▶ **Selected text**:
*** Begin section ***
OSLON Sep 12, 2005 (Dow Jones Commodities News Select via Comtex) By Ian Talley OF DOW JONES NEWSWIRES LONDON (Dow Jones)

This summer's world oil crunch adds new significance to Monday's national elections in Norway, where most last-minute polls show the sitting government trailing a leftist coalition looking to curb oil and gas exploration.

At stake is whether Norway, the world's third-largest crude exporter, can replenish its dwindling oil reserves with fresh exploration in the frigid Barents Sea and around the Lofoten Islands in the Norwegian Sea, Norway's most sought-after acreage.

The U.S. Geological Survey says Norway has the eighth-largest undiscovered resources in the world, the equivalent of roughly 53 billion barrels of oil. Industry experts say that, while not crippling, a halt in developments could upset the world demand-and-supply balance in 15 to 20 years.
*** End section ***
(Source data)
*** Begin section ***
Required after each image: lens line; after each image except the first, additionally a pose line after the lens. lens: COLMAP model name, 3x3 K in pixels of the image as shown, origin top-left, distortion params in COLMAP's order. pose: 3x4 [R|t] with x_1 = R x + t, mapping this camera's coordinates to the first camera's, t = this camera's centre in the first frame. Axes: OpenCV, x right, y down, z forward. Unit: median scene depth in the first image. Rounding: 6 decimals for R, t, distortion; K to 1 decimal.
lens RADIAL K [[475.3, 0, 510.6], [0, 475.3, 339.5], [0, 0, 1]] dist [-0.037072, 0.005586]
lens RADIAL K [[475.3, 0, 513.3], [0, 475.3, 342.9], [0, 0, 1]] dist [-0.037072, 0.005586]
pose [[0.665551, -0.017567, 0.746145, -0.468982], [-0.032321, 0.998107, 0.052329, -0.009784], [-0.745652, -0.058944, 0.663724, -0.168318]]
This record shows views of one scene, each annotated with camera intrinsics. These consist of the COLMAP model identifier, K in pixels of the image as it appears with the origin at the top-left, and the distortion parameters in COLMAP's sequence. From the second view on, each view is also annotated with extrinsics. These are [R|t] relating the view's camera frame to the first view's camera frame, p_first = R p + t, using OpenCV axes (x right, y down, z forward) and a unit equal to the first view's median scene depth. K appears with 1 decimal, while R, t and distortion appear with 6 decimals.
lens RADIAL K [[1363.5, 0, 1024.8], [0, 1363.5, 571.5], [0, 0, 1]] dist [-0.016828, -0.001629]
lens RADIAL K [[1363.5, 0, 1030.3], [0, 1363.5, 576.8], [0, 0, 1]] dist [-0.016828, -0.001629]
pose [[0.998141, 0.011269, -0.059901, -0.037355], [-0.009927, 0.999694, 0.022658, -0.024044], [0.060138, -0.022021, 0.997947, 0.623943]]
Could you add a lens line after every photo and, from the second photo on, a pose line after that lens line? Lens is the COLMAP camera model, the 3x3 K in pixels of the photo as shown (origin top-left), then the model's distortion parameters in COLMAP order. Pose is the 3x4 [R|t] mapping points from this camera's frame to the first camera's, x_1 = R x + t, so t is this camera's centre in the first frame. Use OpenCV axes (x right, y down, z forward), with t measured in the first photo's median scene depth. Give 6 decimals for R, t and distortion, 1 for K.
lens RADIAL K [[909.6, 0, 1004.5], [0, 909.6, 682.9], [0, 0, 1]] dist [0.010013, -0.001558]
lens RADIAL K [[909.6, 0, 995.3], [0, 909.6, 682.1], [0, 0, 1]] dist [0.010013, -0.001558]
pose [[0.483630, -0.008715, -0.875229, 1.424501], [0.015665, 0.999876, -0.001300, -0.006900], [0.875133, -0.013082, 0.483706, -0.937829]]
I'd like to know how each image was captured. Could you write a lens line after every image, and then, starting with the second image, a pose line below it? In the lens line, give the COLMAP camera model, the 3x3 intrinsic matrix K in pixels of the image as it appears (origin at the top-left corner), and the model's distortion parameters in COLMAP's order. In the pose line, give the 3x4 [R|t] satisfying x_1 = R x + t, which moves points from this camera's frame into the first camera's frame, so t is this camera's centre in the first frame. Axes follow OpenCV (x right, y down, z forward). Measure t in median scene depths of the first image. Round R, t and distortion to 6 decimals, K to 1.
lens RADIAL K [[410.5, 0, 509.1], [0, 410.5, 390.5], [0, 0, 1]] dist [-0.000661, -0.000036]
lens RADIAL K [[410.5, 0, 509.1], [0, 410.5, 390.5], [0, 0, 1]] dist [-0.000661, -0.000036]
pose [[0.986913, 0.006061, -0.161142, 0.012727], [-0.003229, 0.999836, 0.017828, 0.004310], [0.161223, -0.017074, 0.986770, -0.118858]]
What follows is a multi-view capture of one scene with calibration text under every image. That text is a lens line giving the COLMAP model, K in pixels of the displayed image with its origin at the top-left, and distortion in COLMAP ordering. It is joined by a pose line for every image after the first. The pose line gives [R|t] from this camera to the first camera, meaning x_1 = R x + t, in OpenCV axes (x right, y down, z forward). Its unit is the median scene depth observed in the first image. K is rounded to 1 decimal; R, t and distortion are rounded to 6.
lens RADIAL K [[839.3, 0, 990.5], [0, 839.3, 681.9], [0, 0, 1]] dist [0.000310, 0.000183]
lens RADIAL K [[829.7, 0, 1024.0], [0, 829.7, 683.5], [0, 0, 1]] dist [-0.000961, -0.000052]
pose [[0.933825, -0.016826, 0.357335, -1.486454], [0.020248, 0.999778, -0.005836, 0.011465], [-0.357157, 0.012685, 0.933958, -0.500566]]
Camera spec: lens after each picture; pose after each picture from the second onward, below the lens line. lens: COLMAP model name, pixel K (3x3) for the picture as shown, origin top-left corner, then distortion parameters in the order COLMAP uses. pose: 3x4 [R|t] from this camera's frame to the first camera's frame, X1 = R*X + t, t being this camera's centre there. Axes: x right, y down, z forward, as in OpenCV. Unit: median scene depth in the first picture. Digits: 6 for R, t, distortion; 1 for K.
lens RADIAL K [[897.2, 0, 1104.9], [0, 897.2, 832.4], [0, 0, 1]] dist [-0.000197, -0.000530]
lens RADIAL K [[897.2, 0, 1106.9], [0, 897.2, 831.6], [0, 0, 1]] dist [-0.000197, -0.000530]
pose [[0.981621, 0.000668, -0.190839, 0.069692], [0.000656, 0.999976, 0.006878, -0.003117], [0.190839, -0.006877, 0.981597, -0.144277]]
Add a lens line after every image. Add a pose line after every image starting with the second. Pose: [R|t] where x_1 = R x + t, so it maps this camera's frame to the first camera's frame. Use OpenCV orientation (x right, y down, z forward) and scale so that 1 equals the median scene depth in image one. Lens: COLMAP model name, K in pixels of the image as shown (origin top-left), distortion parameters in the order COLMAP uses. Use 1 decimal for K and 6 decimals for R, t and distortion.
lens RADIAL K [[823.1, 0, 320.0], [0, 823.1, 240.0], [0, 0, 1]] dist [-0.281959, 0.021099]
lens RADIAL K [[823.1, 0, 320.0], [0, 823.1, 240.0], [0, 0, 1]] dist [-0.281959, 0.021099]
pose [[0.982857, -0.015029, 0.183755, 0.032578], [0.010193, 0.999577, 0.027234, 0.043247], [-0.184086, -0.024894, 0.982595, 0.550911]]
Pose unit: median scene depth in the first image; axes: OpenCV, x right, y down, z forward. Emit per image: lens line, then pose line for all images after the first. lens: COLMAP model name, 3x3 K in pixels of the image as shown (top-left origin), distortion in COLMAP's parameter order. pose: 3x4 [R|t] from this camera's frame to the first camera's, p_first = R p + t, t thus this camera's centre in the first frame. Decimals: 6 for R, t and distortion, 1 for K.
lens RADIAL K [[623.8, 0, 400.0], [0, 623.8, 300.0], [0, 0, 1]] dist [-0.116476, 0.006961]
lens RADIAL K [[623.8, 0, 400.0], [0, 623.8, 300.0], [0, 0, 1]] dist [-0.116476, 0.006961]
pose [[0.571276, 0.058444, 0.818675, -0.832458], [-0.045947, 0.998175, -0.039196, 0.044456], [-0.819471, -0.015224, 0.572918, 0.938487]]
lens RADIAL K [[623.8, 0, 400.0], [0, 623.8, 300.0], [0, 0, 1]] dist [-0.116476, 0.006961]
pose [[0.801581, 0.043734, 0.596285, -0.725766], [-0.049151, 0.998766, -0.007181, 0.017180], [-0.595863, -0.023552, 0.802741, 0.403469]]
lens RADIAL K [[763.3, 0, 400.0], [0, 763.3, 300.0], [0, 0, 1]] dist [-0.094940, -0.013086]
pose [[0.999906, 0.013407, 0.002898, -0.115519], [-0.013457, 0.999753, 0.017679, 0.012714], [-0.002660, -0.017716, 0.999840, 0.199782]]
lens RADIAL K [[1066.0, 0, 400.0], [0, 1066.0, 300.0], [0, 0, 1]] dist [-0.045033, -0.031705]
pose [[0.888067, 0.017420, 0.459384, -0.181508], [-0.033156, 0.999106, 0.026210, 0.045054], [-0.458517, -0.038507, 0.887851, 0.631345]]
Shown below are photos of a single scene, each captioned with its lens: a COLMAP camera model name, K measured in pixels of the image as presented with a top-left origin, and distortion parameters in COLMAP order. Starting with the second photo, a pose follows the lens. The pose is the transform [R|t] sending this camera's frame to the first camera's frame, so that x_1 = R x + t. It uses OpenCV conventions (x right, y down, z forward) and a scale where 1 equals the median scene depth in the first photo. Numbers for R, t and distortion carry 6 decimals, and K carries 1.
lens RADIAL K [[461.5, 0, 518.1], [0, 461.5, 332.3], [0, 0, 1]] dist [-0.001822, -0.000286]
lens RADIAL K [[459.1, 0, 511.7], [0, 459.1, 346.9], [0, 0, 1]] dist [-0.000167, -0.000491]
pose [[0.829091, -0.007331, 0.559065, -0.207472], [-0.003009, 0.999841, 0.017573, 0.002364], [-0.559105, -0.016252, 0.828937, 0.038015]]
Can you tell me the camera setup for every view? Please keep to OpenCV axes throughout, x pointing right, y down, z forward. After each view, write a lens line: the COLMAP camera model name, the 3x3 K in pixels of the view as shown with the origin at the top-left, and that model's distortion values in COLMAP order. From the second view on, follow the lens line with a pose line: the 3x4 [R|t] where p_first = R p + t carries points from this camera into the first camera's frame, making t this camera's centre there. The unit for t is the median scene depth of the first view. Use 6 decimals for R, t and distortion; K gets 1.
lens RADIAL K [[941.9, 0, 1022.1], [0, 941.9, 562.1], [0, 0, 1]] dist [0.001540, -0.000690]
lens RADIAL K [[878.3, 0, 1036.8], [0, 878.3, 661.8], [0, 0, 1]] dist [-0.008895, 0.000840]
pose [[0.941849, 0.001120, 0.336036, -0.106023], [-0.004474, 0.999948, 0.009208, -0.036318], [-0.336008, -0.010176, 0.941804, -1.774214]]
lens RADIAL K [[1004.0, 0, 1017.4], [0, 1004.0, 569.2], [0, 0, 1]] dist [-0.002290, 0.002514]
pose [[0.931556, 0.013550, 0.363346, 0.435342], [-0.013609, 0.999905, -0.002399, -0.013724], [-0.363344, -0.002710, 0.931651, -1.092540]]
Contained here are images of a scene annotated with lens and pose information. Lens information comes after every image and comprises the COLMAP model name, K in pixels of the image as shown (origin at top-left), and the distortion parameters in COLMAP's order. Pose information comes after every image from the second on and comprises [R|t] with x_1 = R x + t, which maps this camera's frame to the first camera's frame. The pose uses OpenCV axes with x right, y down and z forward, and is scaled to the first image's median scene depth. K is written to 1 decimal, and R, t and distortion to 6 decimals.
*** End section ***
▶ **To do**:
A. In the article on Norway's oil and its election, how large are Norway's undiscovered resources according to the U.S. Geological Survey?
B. Carry the article on Norway's oil exploration and the election further from its final sentence.
The rows play no part in any of this.

▶ **Answer list**:
A. They are the equivalent of roughly 53 billion barrels of oil, the eighth-largest undiscovered resources in the world.

B.
The USGS estimates 25% of the world's undiscovered resources lie in the Arctic, a last frontier for exploration because of the harsh environment.

"It's another possible shortfall of production outside of the (Organization of Petroleum Exporting Countries)," said Colin Birch, senior principle at London-based energy consultancy Purvin & Gertz.

"That would increase reliance on OPEC, and the bigger the market share they have, the more control they have," Birch said.

Norwegian oil companies Statoil ASA (STO) and Norsk Hydro ASA (NHY), along with a raft of Norwegian supply and technology firms, were aiming to use Barents Sea development to build upon their world-class expertise in deep-water, harsh-environment drilling.

Norway's center-right government hoped oil companies would use the proceeds from higher oil prices to pay for searching for oil in remote areas.

Halting exploration "will harm the future of the oil industry of this country because the Barents Sea is one of the most prosperous areas left," Norwegian Finance Minister Per Kristian Foss told Dow Jones Newswires Thursday. "The future levels of investment in the oil and gas area will to a large extent depend on the activity in the Barents Sea."

Norway's sprawling oil industry would be first to feel that loss.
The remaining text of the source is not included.